As an addendum, if I boot with 'acpi=off pci=routeirq', my troubles with SATA appear to vanish (uptime of almost 20 minutes so far with 2.6.16-1.2069_FC4).
Another addendum: if I boot without those options and without 'quiet rhgb', then I get the exact same "ata1: command 0x35 timeout... " error messsages on the console.
I'm rather happy to report that booting with 'noapic acpi=off pci=routeirq' appears to be a nice workaround in FC5, both for the installed default kernel and the updated 2.6.16-1.2096_FC5 kernel.
So after a few days of playing around with it, it appears that the 'noapic' option is the proper workaround for this issue. I don't remember local APIC being enabled on uniprocessor x86 builds being default prior to this (though my Prescott says that it supports APIC). I'm not sure if this is a hardware or software bug now, as booting with 'lapic' in FC4 kernel builds seemed to work just fine; or was this option silently ignored in those builds? Thanks.

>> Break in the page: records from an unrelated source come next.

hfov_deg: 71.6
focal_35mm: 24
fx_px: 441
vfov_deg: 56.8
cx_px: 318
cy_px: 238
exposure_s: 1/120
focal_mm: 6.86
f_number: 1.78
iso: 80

I'm having this issue as well, although the noapic workaround doesn't seem to be an option for me. If I try that I can't even boot. After a random amount of time working (half hour or quicker usually), the disks stop responding, then the UI some time after that. If I'm logged in from another box I can do a dmesg and see that the following lines (which never make it to the log files of course): ata2: command 0x35 timeout, stat 0x50 host_stat 0x24 ata1: command 0x35 timeout, stat 0x50 host_stat 0x24 I ran Hitachi's disk check software against the hard drives and they both came back clean. I'm also not having any trouble with them when I boot under Windows, so I'm pretty sure the disks are good. I ran memcheck to look for memory problems, but things look good there too. The problem has occured for every FC5 SMP kernel through the current one 2.6.16-1.2111_FC5. The problem does not seem to occur when I boot a non SMP kernel, but obviously I'd like to use my other processor. I will attach an lspci -v and dmesg dump.

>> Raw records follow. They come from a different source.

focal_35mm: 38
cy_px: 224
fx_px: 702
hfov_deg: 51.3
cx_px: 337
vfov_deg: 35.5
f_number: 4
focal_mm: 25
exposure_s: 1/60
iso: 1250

Created attachment 129107 [details] dmesg from 2.6.16-1.2111_FC5 kernel
Created attachment 129108 [details] lspci
I'm quite thrilled to report that this appears to be fixed in the updated Rawhide kernels for me. My box has successfully stayed on and responsive for a couple of days so far, without the noapic workaround active. Andrew: Do you have a Rawhide/FC6 install that you could test this on? If so, does the kernel on it work for you? Thanks.
I'll mark this as RESOLVED/RAWHIDE, as the Developments kernels have yet to give me any more of such errors. (Yay!) Andrew: If you still experience this bug, please feel free to repoen with more details or clone it as new bug, etc. as needed. Thanks.